From the records below, extract only the lines running from the line with "1. [乌克兰宣布对俄制裁]-[835484]" to the line with "1. [林一刘浩存离心力路透]-[835175]", both lines included, reproducing them exactly.
□ □ □ □ □
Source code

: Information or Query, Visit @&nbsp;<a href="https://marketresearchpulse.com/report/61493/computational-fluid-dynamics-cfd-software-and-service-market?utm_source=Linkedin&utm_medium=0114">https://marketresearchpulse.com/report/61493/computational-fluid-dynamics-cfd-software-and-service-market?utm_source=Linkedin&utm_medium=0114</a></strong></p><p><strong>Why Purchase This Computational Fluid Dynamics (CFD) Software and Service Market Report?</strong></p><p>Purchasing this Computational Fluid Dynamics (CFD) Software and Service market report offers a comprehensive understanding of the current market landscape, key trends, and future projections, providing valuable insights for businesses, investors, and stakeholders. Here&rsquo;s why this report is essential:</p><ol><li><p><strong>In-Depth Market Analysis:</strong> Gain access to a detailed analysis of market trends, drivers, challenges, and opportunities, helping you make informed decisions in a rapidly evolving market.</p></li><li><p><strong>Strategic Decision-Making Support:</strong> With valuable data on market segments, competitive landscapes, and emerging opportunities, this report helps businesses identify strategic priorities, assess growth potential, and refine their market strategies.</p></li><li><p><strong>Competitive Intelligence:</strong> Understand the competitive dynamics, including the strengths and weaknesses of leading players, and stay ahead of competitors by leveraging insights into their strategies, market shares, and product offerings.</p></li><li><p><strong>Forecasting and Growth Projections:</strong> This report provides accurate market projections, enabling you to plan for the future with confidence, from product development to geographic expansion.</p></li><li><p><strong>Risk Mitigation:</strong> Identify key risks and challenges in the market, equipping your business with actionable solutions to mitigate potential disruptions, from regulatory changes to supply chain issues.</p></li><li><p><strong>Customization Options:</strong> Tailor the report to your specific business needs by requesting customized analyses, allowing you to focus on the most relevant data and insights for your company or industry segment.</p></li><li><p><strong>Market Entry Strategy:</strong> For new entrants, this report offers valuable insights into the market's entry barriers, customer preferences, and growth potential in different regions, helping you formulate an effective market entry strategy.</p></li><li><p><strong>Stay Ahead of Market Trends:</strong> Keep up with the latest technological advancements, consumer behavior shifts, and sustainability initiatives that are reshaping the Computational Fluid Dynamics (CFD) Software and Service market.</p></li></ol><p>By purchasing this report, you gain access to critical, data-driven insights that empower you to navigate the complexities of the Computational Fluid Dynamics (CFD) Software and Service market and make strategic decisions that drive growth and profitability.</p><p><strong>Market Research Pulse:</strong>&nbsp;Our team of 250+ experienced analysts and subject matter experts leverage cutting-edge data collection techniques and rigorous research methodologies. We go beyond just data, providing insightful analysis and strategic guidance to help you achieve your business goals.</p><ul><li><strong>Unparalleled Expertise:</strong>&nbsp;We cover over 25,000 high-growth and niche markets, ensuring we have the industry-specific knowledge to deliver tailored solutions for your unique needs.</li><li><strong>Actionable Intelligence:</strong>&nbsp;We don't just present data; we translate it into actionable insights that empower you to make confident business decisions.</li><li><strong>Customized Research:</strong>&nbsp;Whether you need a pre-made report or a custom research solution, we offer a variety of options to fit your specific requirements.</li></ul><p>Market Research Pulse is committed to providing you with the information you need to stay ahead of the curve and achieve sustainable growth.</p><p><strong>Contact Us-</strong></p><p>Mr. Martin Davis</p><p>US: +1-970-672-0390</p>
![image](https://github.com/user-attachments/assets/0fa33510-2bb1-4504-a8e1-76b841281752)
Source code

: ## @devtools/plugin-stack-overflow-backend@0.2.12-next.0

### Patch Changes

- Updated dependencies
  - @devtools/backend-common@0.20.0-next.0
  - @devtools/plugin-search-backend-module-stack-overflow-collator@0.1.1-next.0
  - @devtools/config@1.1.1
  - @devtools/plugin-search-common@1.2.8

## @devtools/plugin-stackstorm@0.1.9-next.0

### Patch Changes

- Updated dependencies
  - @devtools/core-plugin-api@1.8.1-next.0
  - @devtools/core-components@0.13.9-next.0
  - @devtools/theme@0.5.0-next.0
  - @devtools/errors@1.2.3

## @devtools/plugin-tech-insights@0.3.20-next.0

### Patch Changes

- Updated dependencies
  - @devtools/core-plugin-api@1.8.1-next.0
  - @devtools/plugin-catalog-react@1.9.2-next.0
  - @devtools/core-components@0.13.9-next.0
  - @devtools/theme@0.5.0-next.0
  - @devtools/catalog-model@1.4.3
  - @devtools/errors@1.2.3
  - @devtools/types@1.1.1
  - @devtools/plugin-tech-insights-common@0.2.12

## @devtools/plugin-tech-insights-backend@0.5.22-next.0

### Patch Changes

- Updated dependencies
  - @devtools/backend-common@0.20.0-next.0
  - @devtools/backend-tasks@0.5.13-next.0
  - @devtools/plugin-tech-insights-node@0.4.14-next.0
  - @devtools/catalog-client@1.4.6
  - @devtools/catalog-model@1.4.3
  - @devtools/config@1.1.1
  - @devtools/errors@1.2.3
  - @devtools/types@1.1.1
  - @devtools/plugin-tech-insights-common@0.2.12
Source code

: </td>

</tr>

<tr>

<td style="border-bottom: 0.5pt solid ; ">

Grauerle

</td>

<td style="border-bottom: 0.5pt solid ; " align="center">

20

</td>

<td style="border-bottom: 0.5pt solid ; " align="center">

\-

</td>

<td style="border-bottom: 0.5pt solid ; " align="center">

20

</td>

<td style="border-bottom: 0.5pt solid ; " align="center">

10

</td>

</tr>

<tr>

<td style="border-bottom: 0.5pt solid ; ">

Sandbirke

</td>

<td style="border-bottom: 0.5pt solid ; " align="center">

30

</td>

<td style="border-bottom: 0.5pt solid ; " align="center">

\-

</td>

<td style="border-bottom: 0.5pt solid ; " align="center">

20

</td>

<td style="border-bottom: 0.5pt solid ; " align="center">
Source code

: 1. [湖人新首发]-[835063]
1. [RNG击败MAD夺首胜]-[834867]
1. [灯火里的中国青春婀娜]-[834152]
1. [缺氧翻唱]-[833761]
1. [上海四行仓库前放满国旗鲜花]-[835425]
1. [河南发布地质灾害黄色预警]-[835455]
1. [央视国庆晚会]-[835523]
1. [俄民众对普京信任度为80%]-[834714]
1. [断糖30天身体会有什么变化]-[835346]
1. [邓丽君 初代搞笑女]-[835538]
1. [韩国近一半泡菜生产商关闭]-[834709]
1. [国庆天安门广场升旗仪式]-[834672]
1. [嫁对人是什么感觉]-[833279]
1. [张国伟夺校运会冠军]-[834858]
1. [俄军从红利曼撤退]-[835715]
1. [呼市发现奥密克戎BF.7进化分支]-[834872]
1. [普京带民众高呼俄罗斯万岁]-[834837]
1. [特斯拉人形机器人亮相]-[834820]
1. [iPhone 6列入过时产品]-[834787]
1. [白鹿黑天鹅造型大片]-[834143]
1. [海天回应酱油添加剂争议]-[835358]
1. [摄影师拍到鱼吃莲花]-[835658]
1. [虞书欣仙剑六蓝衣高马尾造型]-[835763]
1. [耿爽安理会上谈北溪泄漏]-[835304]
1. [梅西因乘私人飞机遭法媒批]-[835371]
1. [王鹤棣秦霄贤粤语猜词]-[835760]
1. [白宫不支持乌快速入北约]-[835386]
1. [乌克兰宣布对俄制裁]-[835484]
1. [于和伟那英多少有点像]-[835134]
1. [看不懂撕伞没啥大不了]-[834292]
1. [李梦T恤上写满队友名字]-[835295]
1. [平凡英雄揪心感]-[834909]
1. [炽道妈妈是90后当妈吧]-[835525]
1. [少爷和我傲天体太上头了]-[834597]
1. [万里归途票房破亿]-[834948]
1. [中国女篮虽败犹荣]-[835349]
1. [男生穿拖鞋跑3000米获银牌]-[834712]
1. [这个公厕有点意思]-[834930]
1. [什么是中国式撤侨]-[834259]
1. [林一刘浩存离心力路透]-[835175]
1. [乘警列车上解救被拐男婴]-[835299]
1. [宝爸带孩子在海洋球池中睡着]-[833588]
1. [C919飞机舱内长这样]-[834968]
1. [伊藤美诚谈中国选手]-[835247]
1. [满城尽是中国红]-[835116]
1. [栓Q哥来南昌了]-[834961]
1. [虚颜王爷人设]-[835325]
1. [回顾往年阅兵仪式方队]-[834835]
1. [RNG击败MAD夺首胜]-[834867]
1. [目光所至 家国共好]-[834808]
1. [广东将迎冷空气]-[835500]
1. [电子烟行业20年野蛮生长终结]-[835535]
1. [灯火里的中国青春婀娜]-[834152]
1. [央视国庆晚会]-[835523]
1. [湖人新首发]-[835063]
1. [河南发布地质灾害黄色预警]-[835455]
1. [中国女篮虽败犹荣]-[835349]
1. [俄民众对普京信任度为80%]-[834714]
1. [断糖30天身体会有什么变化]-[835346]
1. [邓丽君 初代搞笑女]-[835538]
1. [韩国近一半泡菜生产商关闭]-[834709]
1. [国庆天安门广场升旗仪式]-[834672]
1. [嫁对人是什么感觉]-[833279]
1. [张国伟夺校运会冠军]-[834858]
□ □ □ □ □
• Written solution:
1. [乌克兰宣布对俄制裁]-[835484]
1. [于和伟那英多少有点像]-[835134]
1. [看不懂撕伞没啥大不了]-[834292]
1. [李梦T恤上写满队友名字]-[835295]
1. [平凡英雄揪心感]-[834909]
1. [炽道妈妈是90后当妈吧]-[835525]
1. [少爷和我傲天体太上头了]-[834597]
1. [万里归途票房破亿]-[834948]
1. [中国女篮虽败犹荣]-[835349]
1. [男生穿拖鞋跑3000米获银牌]-[834712]
1. [这个公厕有点意思]-[834930]
1. [什么是中国式撤侨]-[834259]
1. [林一刘浩存离心力路透]-[835175]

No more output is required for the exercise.